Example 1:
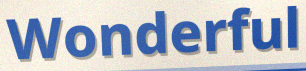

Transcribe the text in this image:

Wonderful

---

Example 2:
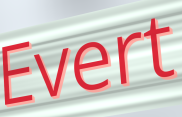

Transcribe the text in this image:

Evert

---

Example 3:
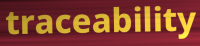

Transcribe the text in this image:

traceability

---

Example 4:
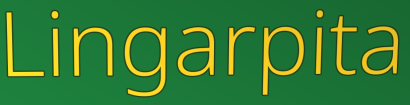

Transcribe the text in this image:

Lingarpita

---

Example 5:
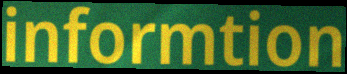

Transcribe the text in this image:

informtion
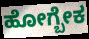
ಹೋಗ್ಬೇಕ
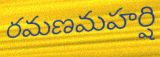
రమణమహర్షి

———

- _Stated problem_: Can you pull every line of the entries above out word for word, leaving out the pictures?

- _Task result_:
Example 1:

Transcribe the text in this image:

Wonderful

---

Example 2:

Transcribe the text in this image:

Evert

---

Example 3:

Transcribe the text in this image:

traceability

---

Example 4:

Transcribe the text in this image:

Lingarpita

---

Example 5:

Transcribe the text in this image:

informtion
ಹೋಗ್ಬೇಕ
రమణమహర్షి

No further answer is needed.